“Sebenarnya, Allah Swt tertirai darimu semata-mata karena sangat Maha DekatNya padamu.” Syeikh Ibnu ‘Athaillah As-Sakandary
Dalam syarahnya terhadap Al-Hikam, Syeikh Zarruq menegaskan, bahwa
dekatnya Allah Swt itu tidak dipahami sebagai dekatnya suatu benda
dengan benda lain, atau dekatnya jarak, atau dekatnya sesuatu yang
dikaitkan dengan yang lain. Karena dekat semacam itu mustahil bagi Allah
Swt.
Yang dimaksud dengan dekatNya adalah kedekatan meliputiNya melalui
sifat Ilmu, Qudrat dan IradatNya, selayaknya keMaha Besaran dan
keMaha IndahanNya. Dan sudah nyata bahwa Qudrat dan IradatNya meliputi
wujudnya hamba dan IlmuNya meliputi seluruh waktu dan gerak gerik
hambaNya. Yang menggerakkan aktivitas dan mewujudkan makhluk adalah Dia,
karena itu Dialah yang Maha Dekat kepada makhliuk dibanding adanya
makhluk itu sendiri.
Sedangkan hijab (tirai) bagi makhluk muncul karena wujud makhluk atau
karena makhluk itu diwujudkan. Ketika semakin kuat eksistensi wujud
makhluk dan semakin luas ekspresi aktivitasnya, maka semakin kuat pula
hijab mereka, disebabkan kesibukan mereka tersebut. Itulah realitas
manifestasi kedekatan yang meliputi. Sedangkan kuatnya sifat Dekat
membuat makhluk terhijab dari dekat dan yang mendekat. Dalam al-Qur’an
disebutkan, “Dan Kami lebih dekat padanya dibanding kalian, tetapi
kalian tidak melihatnya.” (Al-Waqi’ah 85)

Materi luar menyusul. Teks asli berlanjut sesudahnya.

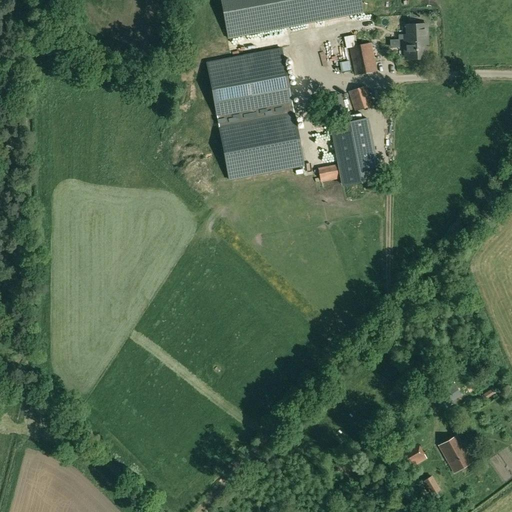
[(360,0),(220,0),(228,38),(363,12),(360,0)]
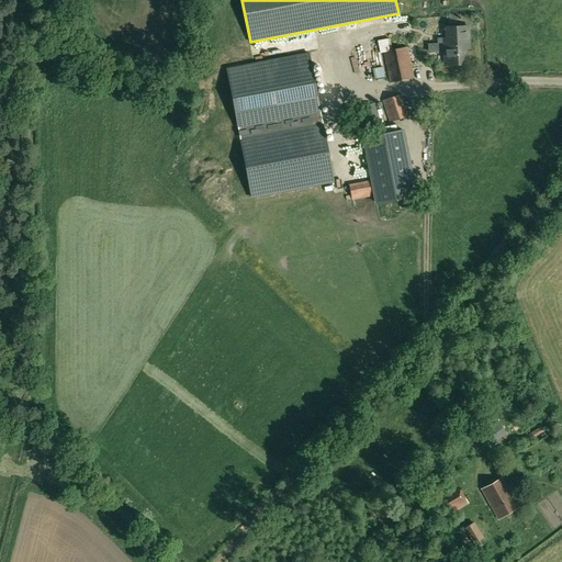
[(444,43),(445,65),(467,64),(465,43),(469,43),(468,26),(446,27),(447,43),(444,43)]
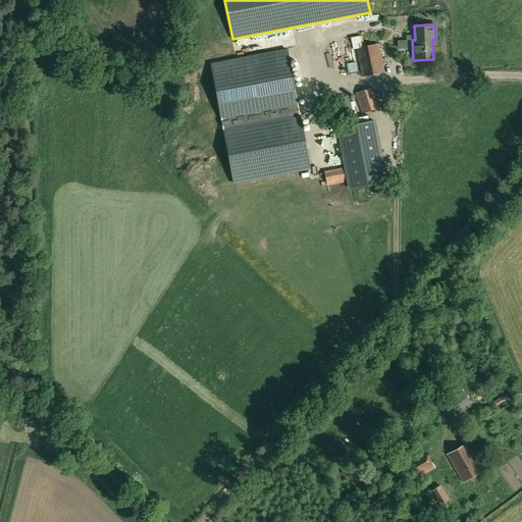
[(362,36),(351,38),(353,49),(357,48),(362,76),(384,72),(378,44),(364,47),(362,36)]
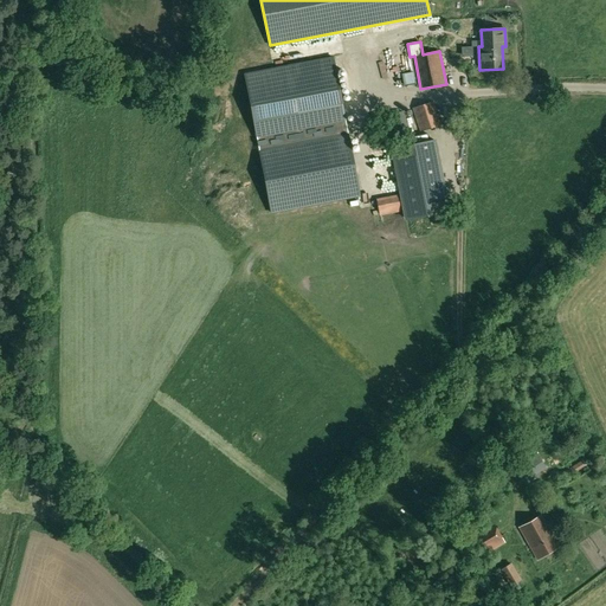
[(360,195),(347,198),(335,136),(348,134),(334,58),(244,75),(271,213),(360,195)]
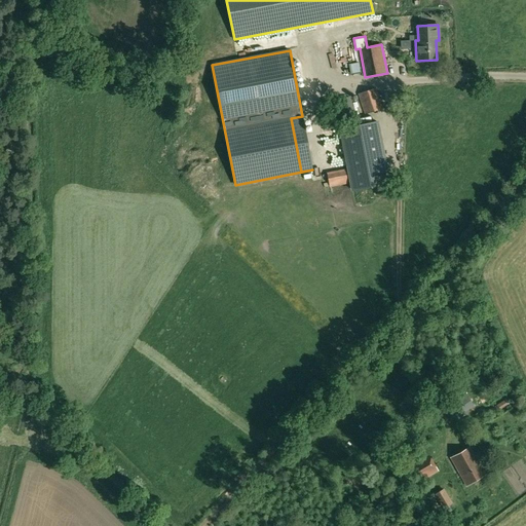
[(360,73),(358,63),(357,63),(348,65),(349,69),(351,75),(360,73)]
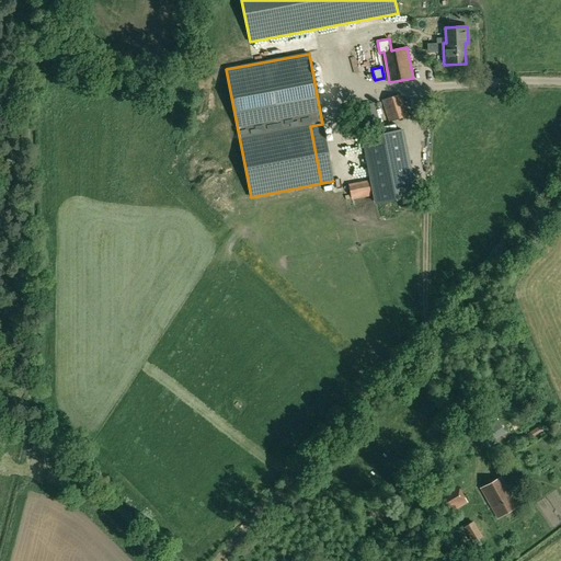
[(400,94),(382,100),(389,122),(408,116),(400,94)]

Maka Syeikh Abul Abbas Al-Mursy bermunajat: “Wahai Yang Maha Dekat,
Engkaulah Yang Dekat, sedangkan akulah yang jauh. Kedekatanmu padaku
membuat aku putus asa pada selain DiriMu, sedangkan jauhku padaMu,
mengembalikan aku untuk terus mencari anugerah dariMu. Maka limpahkanlah
anugerahMu padaku sehingga hasratku terhapus oleh kehendakMu, Wahai
Yang Maha Kuat nan Maha Mulia.”
Ibnu Athaillah as-Sakandary melanjutkan: “Allah Swt tertutup karena dahsyatnya kejelasanNya, dan Dia tersembunyi dari pandangan mata karena agungnya cahayaNya.”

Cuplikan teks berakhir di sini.